Может показаться, что Харви – такая зануда, которая все время трясется за чужие мораль и принципы, но даже если и так, то дело не в этом. Если отбросить всю нравственность, то поступок от этого более благоразумным не становится. Что это? Эгоизм? Оторвать кусок от шедевра мировой архитектуры, визитной карточки города, и присвоить его себе в единоличное пользование? Но в действительности не наделяет же обработанный мраморный камень размером в один квадратный сантиметр неограниченной властью, пусть даже и отшлифовали его семь веков назад. Не имеет он ценности, будучи вырванным из общей композиции. А если хочется иметь что‑то на память, сделай фотографию, купи открытку, сувенир, да что угодно. Проблема в том и заключается, что отец был очень эгоистичен, но в своем эгоизме он был так глуп, что совершал проступки, которые и ему самому не несли или ничего вовсе, или ничего, кроме потерь. Видимо, дело было не только во времени и окружении, на которые пришелся переход папы ко взрослой жизни, но и в почти полном отсутствии умения отличать добро от зла.
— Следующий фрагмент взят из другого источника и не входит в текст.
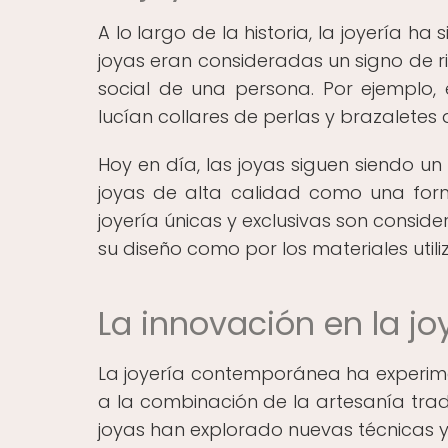
A lo largo de la historia, la joyería h
joyas eran consideradas un signo de ri
social de una persona. Por ejemplo,
lucían collares de perlas y brazaletes
Hoy en día, las joyas siguen siendo un
joyas de alta calidad como una forma
joyería únicas y exclusivas son consi
su diseño como por los materiales utili
La innovación en la j
La joyería contemporánea ha experime
a la combinación de la artesanía trad
joyas han explorado nuevas técnicas y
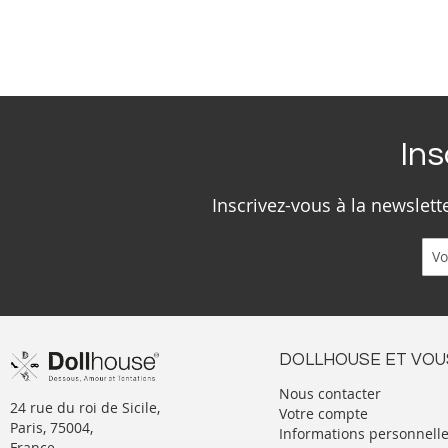
Ins
Inscrivez-vous à la newslet
DOLLHOUSE ET VOU
Nous contacter
24 rue du roi de Sicile,
Votre compte
Paris, 75004,
Informations personnell
France.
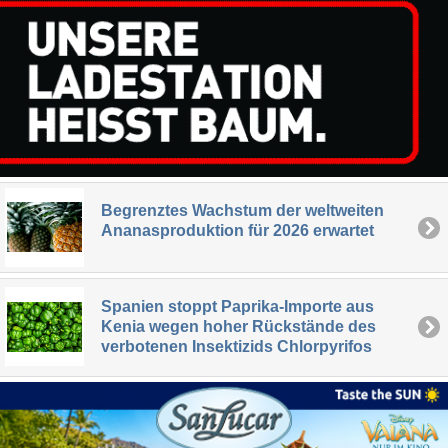
Begrenztes Wachstum der weltweiten
Ananasproduktion für 2026 erwartet
Spanien stoppt Paprika-Importe aus
Kenia wegen hoher Rückstände des
verbotenen Insektizids Chlorpyrifos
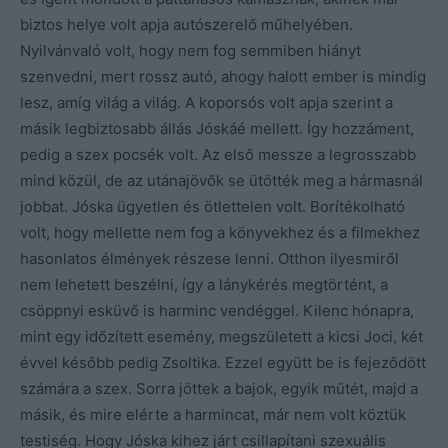
biztos helye volt apja autószerelő műhelyében.
Nyilvánvaló volt, hogy nem fog semmiben hiányt
szenvedni, mert rossz autó, ahogy halott ember is mindig
lesz, amíg világ a világ. A koporsós volt apja szerint a
másik legbiztosabb állás Jóskáé mellett. Így hozzáment,
pedig a szex pocsék volt. Az első messze a legrosszabb
mind közül, de az utánajövők se ütötték meg a hármasnál
jobbat. Jóska ügyetlen és ötlettelen volt. Borítékolható
volt, hogy mellette nem fog a könyvekhez és a filmekhez
hasonlatos élmények részese lenni. Otthon ilyesmiről
nem lehetett beszélni, így a lánykérés megtörtént, a
csöppnyi esküvő is harminc vendéggel. Kilenc hónapra,
mint egy időzített esemény, megszületett a kicsi Joci, két
évvel később pedig Zsoltika. Ezzel együtt be is fejeződött
számára a szex. Sorra jöttek a bajok, egyik műtét, majd a
másik, és mire elérte a harmincat, már nem volt köztük
testiség. Hogy Jóska kihez járt csillapítani szexuális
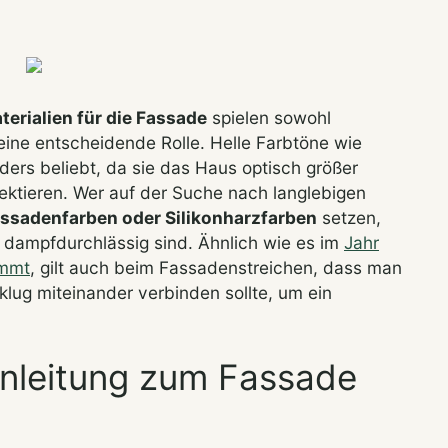
erialien für die Fassade
spielen sowohl
eine entscheidende Rolle. Helle Farbtöne wie
ers beliebt, da sie das Haus optisch größer
lektieren. Wer auf der Suche nach langlebigen
assadenfarben oder Silikonharzfarben
setzen,
dampfdurchlässig sind. Ähnlich wie es im
Jahr
ommt
, gilt auch beim Fassadenstreichen, dass man
lug miteinander verbinden sollte, um ein
-Anleitung zum Fassade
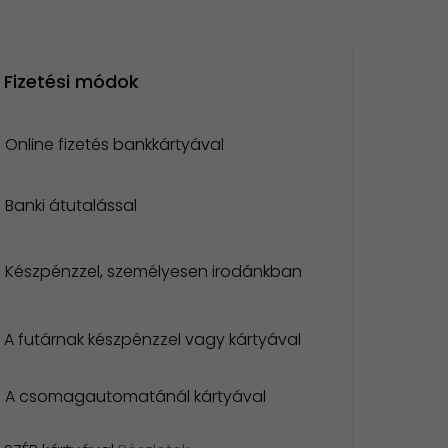
Fizetési módok
Online fizetés bankkártyával
Banki átutalással
Készpénzzel, személyesen irodánkban
A futárnak készpénzzel vagy kártyával
A csomagautomatánál kártyával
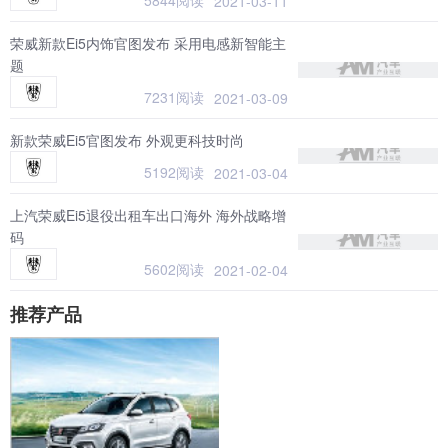
5844阅读
2021-03-11
荣威新款Ei5内饰官图发布 采用电感新智能主
题
7231阅读
2021-03-09
新款荣威Ei5官图发布 外观更科技时尚
5192阅读
2021-03-04
上汽荣威Ei5退役出租车出口海外 海外战略增
码
5602阅读
2021-02-04
推荐产品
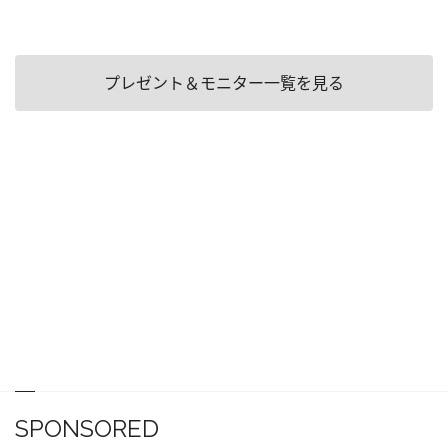
プレゼント＆モニター一覧を見る
SPONSORED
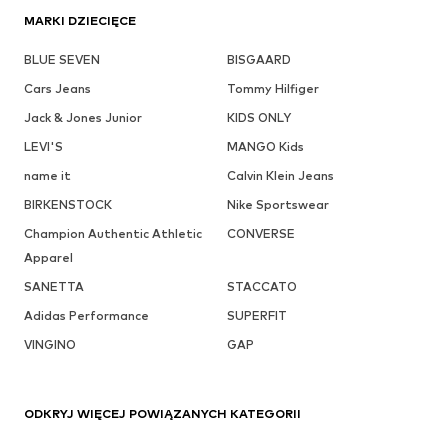
MARKI DZIECIĘCE
BLUE SEVEN
BISGAARD
Cars Jeans
Tommy Hilfiger
Jack & Jones Junior
KIDS ONLY
LEVI'S
MANGO Kids
name it
Calvin Klein Jeans
BIRKENSTOCK
Nike Sportswear
Champion Authentic Athletic
CONVERSE
Apparel
SANETTA
STACCATO
Adidas Performance
SUPERFIT
VINGINO
GAP
ODKRYJ WIĘCEJ POWIĄZANYCH KATEGORII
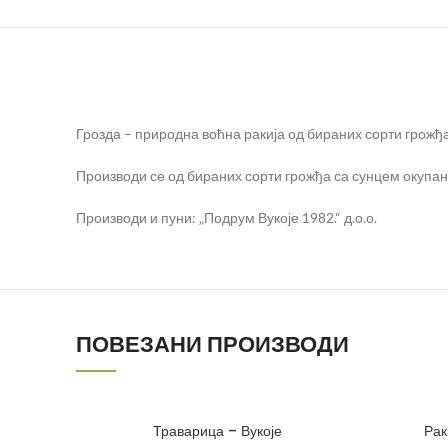
Грозда – природна воћна ракија од бираних сорти грожђа 
Производи се од бираних сорти грожђа са сунцем окупан
Производи и пуни: „Подрум Вукоје 1982.“ д.о.о.
ПОВЕЗАНИ ПРОИЗВОДИ
Траварица – Вукоје
Рак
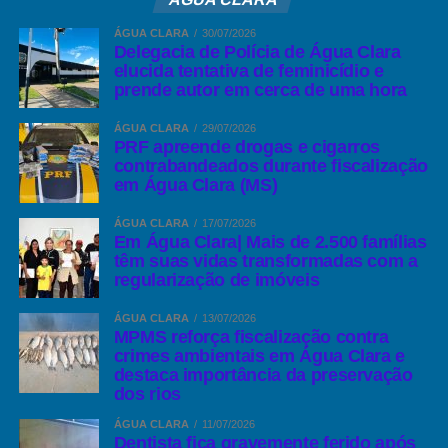
ÁGUA CLARA
30/07/2026
Delegacia de Polícia de Água Clara
elucida tentativa de feminicídio e
prende autor em cerca de uma hora
ÁGUA CLARA
29/07/2026
PRF apreende drogas e cigarros
contrabandeados durante fiscalização
em Água Clara (MS)
ÁGUA CLARA
17/07/2026
Em Água Clara| Mais de 2.500 famílias
têm suas vidas transformadas com a
regularização de imóveis
ÁGUA CLARA
13/07/2026
MPMS reforça fiscalização contra
crimes ambientais em Água Clara e
destaca importância da preservação
dos rios
ÁGUA CLARA
11/07/2026
Dentista fica gravemente ferido após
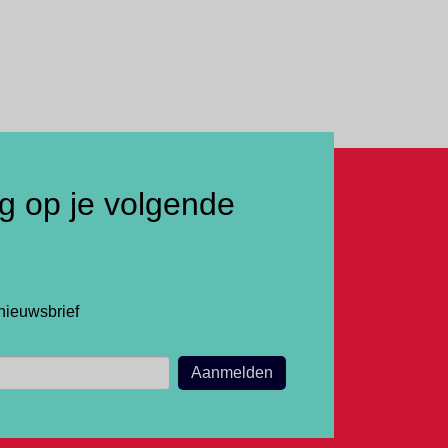
ng op je volgende
nieuwsbrief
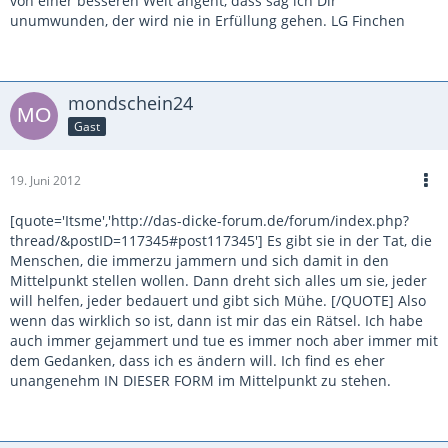
von einer besseren Welt angeht, dass sag ich Dir
unumwunden, der wird nie in Erfüllung gehen. LG Finchen
mondschein24
Gast
19. Juni 2012
[quote='Itsme','http://das-dicke-forum.de/forum/index.php?
thread/&postID=117345#post117345'] Es gibt sie in der Tat, die
Menschen, die immerzu jammern und sich damit in den
Mittelpunkt stellen wollen. Dann dreht sich alles um sie, jeder
will helfen, jeder bedauert und gibt sich Mühe. [/QUOTE] Also
wenn das wirklich so ist, dann ist mir das ein Rätsel. Ich habe
auch immer gejammert und tue es immer noch aber immer mit
dem Gedanken, dass ich es ändern will. Ich find es eher
unangenehm IN DIESER FORM im Mittelpunkt zu stehen.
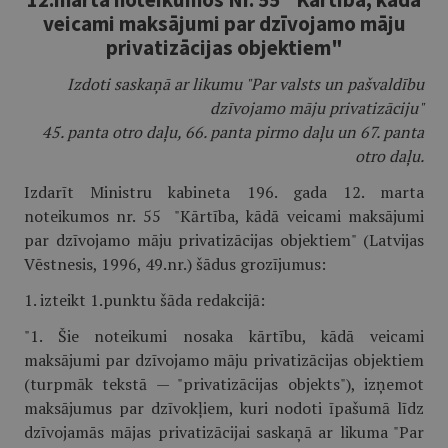
veicami maksājumi par dzīvojamo māju
privatizācijas objektiem"
Izdoti saskaņā ar likumu "Par valsts un pašvaldību
dzīvojamo māju privatizāciju"
45. panta otro daļu, 66. panta pirmo daļu un 67. panta
otro daļu.
Izdarīt Ministru kabineta 196. gada 12. marta
noteikumos nr. 55 "Kārtība, kādā veicami maksājumi
par dzīvojamo māju privatizācijas objektiem" (Latvijas
Vēstnesis, 1996, 49.nr.) šādus grozījumus:
1. izteikt 1.punktu šāda redakcijā:
"1. Šie noteikumi nosaka kārtību, kādā veicami
maksājumi par dzīvojamo māju privatizācijas objektiem
(turpmāk tekstā — "privatizācijas objekts"), izņemot
maksājumus par dzīvokļiem, kuri nodoti īpašumā līdz
dzīvojamās mājas privatizācijai saskaņā ar likuma "Par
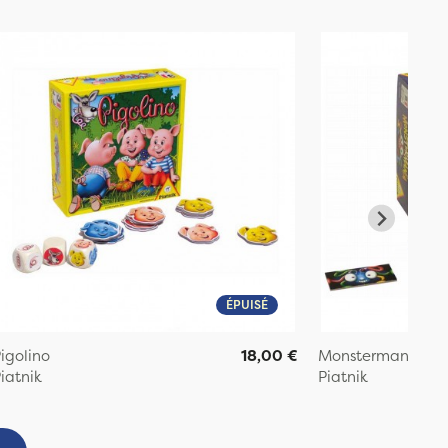
ÉPUISÉ
igolino
18,00 €
Monstermania
iatnik
Piatnik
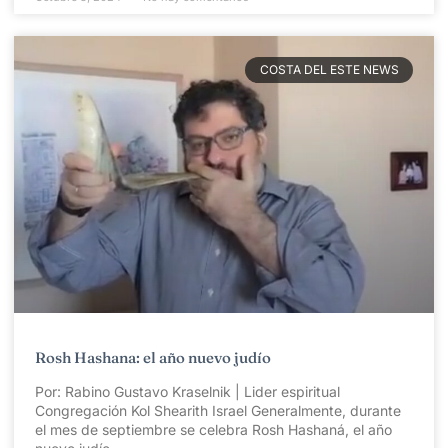
COSTA DEL ESTE NEWS
Rosh Hashana: el año nuevo judío
Por: Rabino Gustavo Kraselnik | Lider espiritual
Congregación Kol Shearith Israel Generalmente, durante
el mes de septiembre se celebra Rosh Hashaná, el año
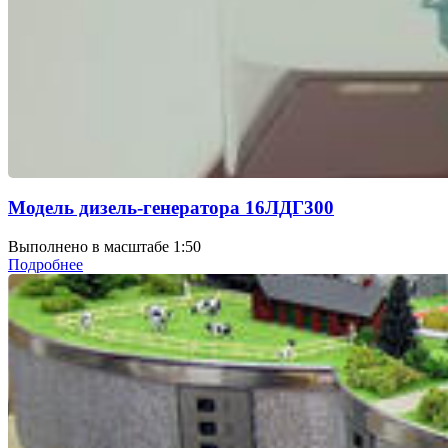
Модель дизель-генератора 16ЛДГ300
Выполнено в масштабе 1:50
Подробнее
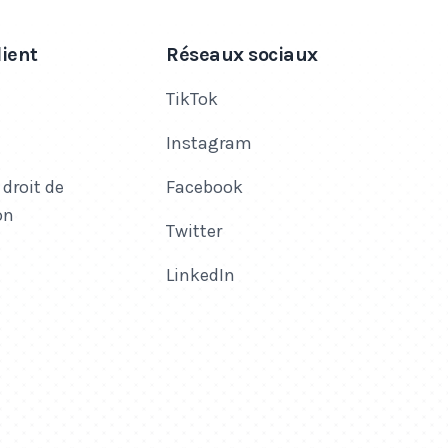
lient
Réseaux sociaux
TikTok
Instagram
 droit de
Facebook
on
Twitter
LinkedIn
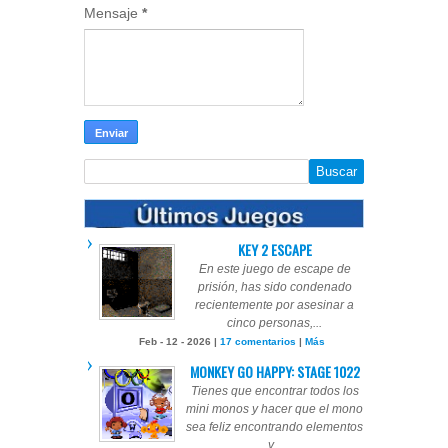
Mensaje
*
KEY 2 ESCAPE
En este juego de escape de
prisión, has sido condenado
recientemente por asesinar a
cinco personas,...
Feb - 12 - 2026 |
17 comentarios
|
Más
MONKEY GO HAPPY: STAGE 1022
Tienes que encontrar todos los
mini monos y hacer que el mono
sea feliz encontrando elementos
y...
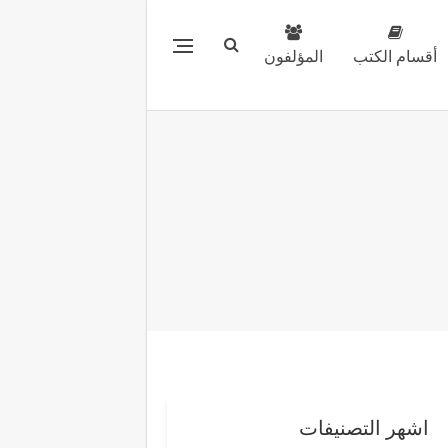
أقسام الكتب
المؤلفون
اشهر التصنيفات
Однако маленькая Харви не анализировала ни историю свой страны, ни психологию поведения папы и мамы, поэтому воспоминания о выходных, проводимых с родителями, были подобны кораблю, раскачиваемому на волнах во время шторма. Туда‑сюда, туда‑сюда. От воспоминаний кружится голова, подташнивает, в глазах начинает щипать от слез, которым время уже не даст пролиться. Каждые выходные детства Харви ассоциировались с третьей частью «Лета» Вивальди. Эмоциональное напряжение, гаммообразные пассажи вверх, затем вниз, причем все происходит так стремительно, что нет возможности даже отдышаться между накрывшей волной и сверкнувшей молнией, а минорный ряд подсказывает, что все это настоящая трагедия, которой ребенок не способен противостоять, как и природной стихии.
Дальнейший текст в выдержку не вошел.